Nieves Peltzer, Maurice Darding, Antonella Montinaro, Peter Draber, Helena Draberova, Sebastian Kupka, Eva Rieser, Amanda Fisher, Ciaran Hutchinson, Lucia Taraborrelli, Torsten Hartwig, Elodie Lafont, Tobias L. Haas, Yutaka Shimizu, Charlotta Böiers, Aida Sarr, James Rickard, Silvia Alvarez-Diaz, Michael T. Ashworth, Allison Beal, Tariq Enver, John Bertin, William Kaiser, Andreas Strasser, John Silke, Philippe Bouillet, Henning Walczak

Abstract

The linear ubiquitin chain assembly complex (LUBAC) is required for optimal gene activation and prevention of cell death upon activation of immune receptors, including TNFR1 1 . Deficiency in the LUBAC components SHARPIN or HOIP in mice results in severe inflammation in adulthood or embryonic lethality, respectively, owing to deregulation of TNFR1-mediated cell death2-8. In humans, deficiency in the third LUBAC component HOIL-1 causes autoimmunity and inflammatory disease, similar to HOIP deficiency, whereas HOIL-1 deficiency in mice was reported to cause no overt phenotype9-11. Here we show, by creating HOIL-1-deficient mice, that HOIL-1 is as essential for LUBAC function as HOIP, albeit for different reasons: whereas HOIP is the catalytically active component of LUBAC, HOIL-1 is required for LUBAC assembly, stability and optimal retention in the TNFR1 signalling complex, thereby preventing aberrant cell death.

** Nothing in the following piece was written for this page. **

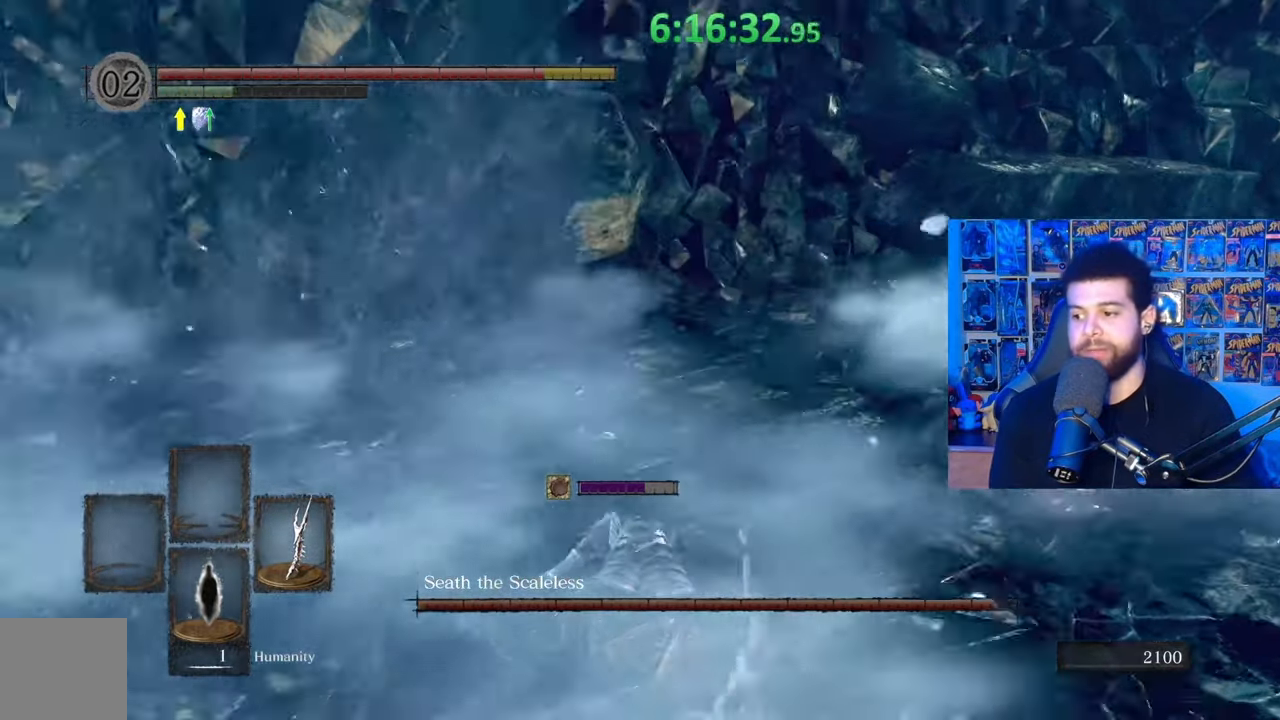
{"buttons": [], "left_stick": "right", "right_stick": "left", "events": [[233, "left_stick", "up-right"], [383, "left_stick", "right"]]}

Both HOIL-1 and HOIP prevent embryonic lethality at mid-gestation by interfering with aberrant TNFR1-mediated endothelial cell death, which only partially depends on RIPK1 kinase activity. Co-deletion of caspase-8 with RIPK3 or MLKL prevents cell death in Hoil-1-/- (also known as Rbck1-/-) embryos, yet only the combined loss of caspase-8 with MLKL results in viable HOIL-1-deficient mice. Notably, triple-knockout Ripk3-/-Casp8-/-Hoil-1-/- embryos die at late gestation owing to haematopoietic defects that are rescued by co-deletion of RIPK1 but not MLKL. Collectively, these results demonstrate that both HOIP and HOIL-1 are essential LUBAC components and are required for embryogenesis by preventing aberrant cell death. Furthermore, they reveal that when LUBAC and caspase-8 are absent, RIPK3 prevents RIPK1 from inducing embryonic lethality by causing defects in fetal haematopoiesis.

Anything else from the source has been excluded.